What is the longest possible stay in USA??

I am a British Passport holder. I qualify under the VWP.

My girlfriend wants to study for the next 4 years. Im not really looking to be in USA permanently, so its just a means where we can be together.

What options do I have??

As my chance of actual migration and green card are very slim, due to not being qualified educationally.


Longest possible stay?


----------



## Rachel_Heath (Mar 16, 2008)

James,

Since the Visa Waiver allows a maximum stay of up to 90 days, your best bet would be a B-2 Visa which could potentially allow you to stay for up to a year at a time, although you'd need to show that you have no intent to attempt to migrate. This can be demonstrated by having property and a job in the UK - although I'm guessing from your post that you'll not be employed by anyone in the UK whilst you are in the US which may make things harder. Also you will *not* be allowed to seek employment whilst over here and any attempt to do so (including 'cash-in-hand' or 'under-the table' type of work) could potentially lead to both deportation and a permanent ban from re-entry.

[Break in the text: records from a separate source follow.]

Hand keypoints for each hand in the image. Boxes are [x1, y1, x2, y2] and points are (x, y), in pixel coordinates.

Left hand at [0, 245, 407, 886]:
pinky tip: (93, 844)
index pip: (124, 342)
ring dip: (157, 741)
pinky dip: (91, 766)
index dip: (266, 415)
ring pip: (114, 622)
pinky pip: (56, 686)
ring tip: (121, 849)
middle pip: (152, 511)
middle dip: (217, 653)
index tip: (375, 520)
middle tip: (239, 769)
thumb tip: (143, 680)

However the B-2 does not guarantee that you'll be able to enter the US on each and every visit - port officials always have the right to deny you access if they think you're staying too long in their opinion or that your intentions are not true.


----------



## Bevdeforges (Nov 16, 2007)

You'll probably also want to take a look at the website for the US Consulate in London Visa Services U.S. Embassy London for their procedures on securing a visa.

All visas these days require an interview at the London Consulate. Depending on where you're located in Britain, it can involve an overnight stay.

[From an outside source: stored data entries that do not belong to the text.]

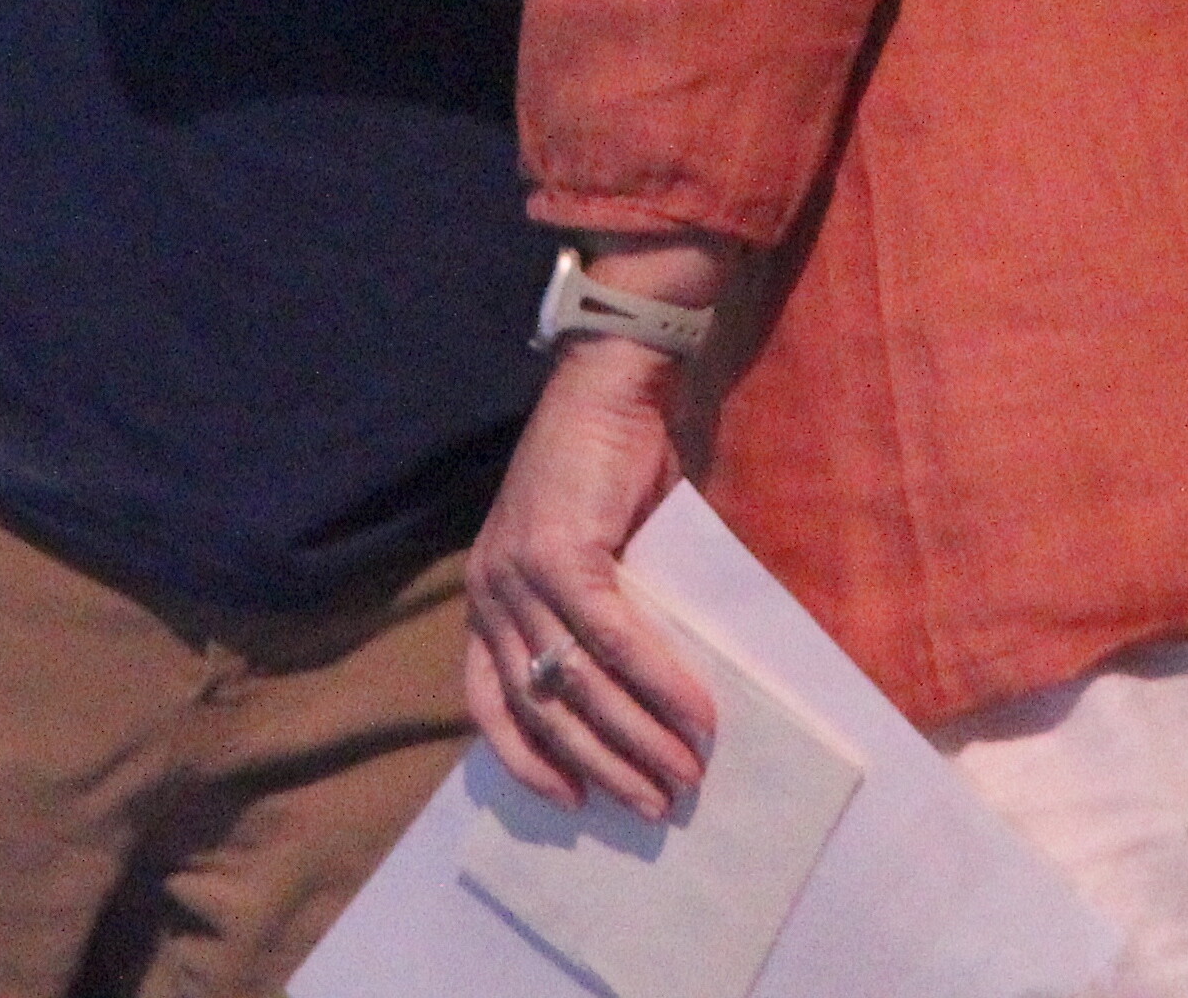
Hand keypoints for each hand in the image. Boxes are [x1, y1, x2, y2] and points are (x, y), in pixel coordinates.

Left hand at [463, 339, 717, 818]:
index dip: (528, 758)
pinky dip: (661, 685)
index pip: (488, 701)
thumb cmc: (608, 470)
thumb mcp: (590, 555)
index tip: (573, 802)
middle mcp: (490, 591)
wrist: (609, 382)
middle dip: (601, 765)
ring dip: (639, 740)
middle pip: (540, 707)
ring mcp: (519, 574)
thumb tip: (648, 700)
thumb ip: (598, 618)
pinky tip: (700, 716)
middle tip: (656, 806)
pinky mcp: (562, 555)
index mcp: (488, 596)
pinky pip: (615, 641)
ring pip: (577, 685)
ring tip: (686, 775)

As Rachel said, you will need to show "proof" that you will return to the UK - usually in the form of family or financial ties - and that you have the funds available to support yourself while in the US without working.
Cheers,
Bev


----------



## emohit (Apr 15, 2008)

Other option is to marry and come with her on a dependent spouse visa. It may sound too extreme a step, but is workable.

All the best.


----------